The banality of spin

One problem with living in Ottawa is that if you go away you might miss something important. Especially these days. By "important" I don't just mean so awful it's also funny. The word usually carries a quite different meaning here. And I can prove it.

You see, one of the peculiar pleasures of my job is to be inundated with press releases that routinely plumb new depths of banality, hypocrisy and vanity, often simultaneously. Like one from Foreign Affairs on May 20 that said "Minister Bernier Concludes Successful Visit to Croatia".

At the time I wondered what it would take for them to categorize a visit as unsuccessful. Would he have to fall down the steps of the plane, call publicly for the resignation of a senior official, dispatch planes we didn't have or show up with a "spouse" to whom he isn't married who'd forgotten her shirt? Obviously it has since become clear that when it comes to foreign ministers the bar had been dramatically lowered, raised or otherwise placed somewhere unexpected. But let us not dwell on spilled confidential documents. My topic is important things in Ottawa and you cannot imagine how many of them there are unless you, too, get these press releases.

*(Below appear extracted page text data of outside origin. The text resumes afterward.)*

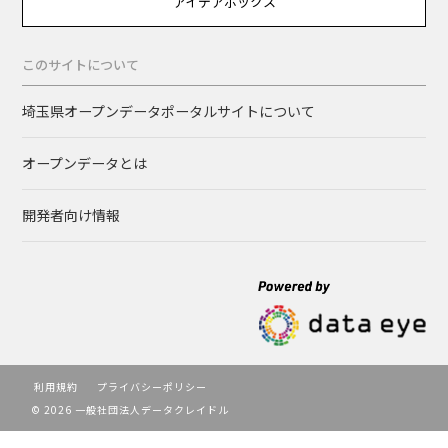
アイデアボックス
このサイトについて
埼玉県オープンデータポータルサイトについて
オープンデータとは
開発者向け情報
利用規約
プライバシーポリシー
© 2026 一般社団法人データクレイドル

In case you don't because you have a life, allow me to explain. As an important journalist I am informed on an almost daily basis that some minister or other will make an "important announcement" on, say, infrastructure in Hampton, New Brunswick (April 24), the transfer of the federal gas tax to Saint-Elzéar, Quebec (May 20) or some other thing I might otherwise have overlooked.

For instance, on May 1 I was told that in just one more day "The Honourable Tony Clement, Minister of Health, along with the Honourable Doug Currie, Prince Edward Island Minister of Health, will announce an important health investment for the people of Prince Edward Island." Which maybe they did. It seems more likely than that Rick Dykstra, MP for St. Catharines, actually managed on May 9, "On behalf of the Honourable Josée Verner, Minister of Canadian Heritage, Status of Women and Official Languages," to make "an important announcement ... concerning the Niagara Folk Arts Festival" or that the next day Mike Allen, MP for Tobique-Mactaquac, contrived to do so "about the Carleton-Victoria Arts Council." Again one wonders what they would categorize as an unimportant announcement on these topics.

My favourite in this genre was the April 30 notice that "The Honourable Beverley J. Oda, Minister of International Cooperation, will make an important announcement" on a subject they didn't even bother to specify later that same day. Regrettably I had trouble persuading myself the Hon. Beverley J. Oda would under any circumstances make an important announcement about anything and I confess that I never did discover what it was. If you don't pay attention in this town you can miss a lot.

Including that Ottawa is a darn exciting place where important people are forever doing important things or at least saying important things or, cynics might assert, saying they're saying important things in case no other evidence of this fact could be unearthed even by trained experts. If I didn't know better I'd think some PR hacks in drab cubicles had hit upon an uninspired strategy of routinely inserting hyperbole into boring press releases because they had to do something to justify their salaries or because their employers needed a new way to annoy us after finally getting as tired as we were of the phrase "Canada's New Government".

Probably the powers that spin will consider me a crank for airing this possibility. And yes, I'm also the sort of person who doesn't react well to the adjective "delicious" on a menu. Years ago I encountered a sound rule of thumb that lots of adjectives on menus are bad; if they tell you their alfredo sauce is "creamy" it amounts to admitting you might well have different expectations after seeing the restaurant and talking to the waiter. But "delicious" is doubly bad because (a) as the customer I should decide after tasting it and (b) to tell me so pre-emptively implies that I look like such a chump you don't feel any need to hear my opinion before disputing it.

Sorry, I lost focus there. And as a result almost missed two ministers of the Crown going to Lima for, they announced pre-emptively, "an important announcement to advance Canada's trade relationship with Peru" - as opposed to an unimportant announcement on that subject which a trained journalist might have carelessly assumed he could ignore.

So I hate to go away because I might miss something important. Especially given how often it happens even when I'm here.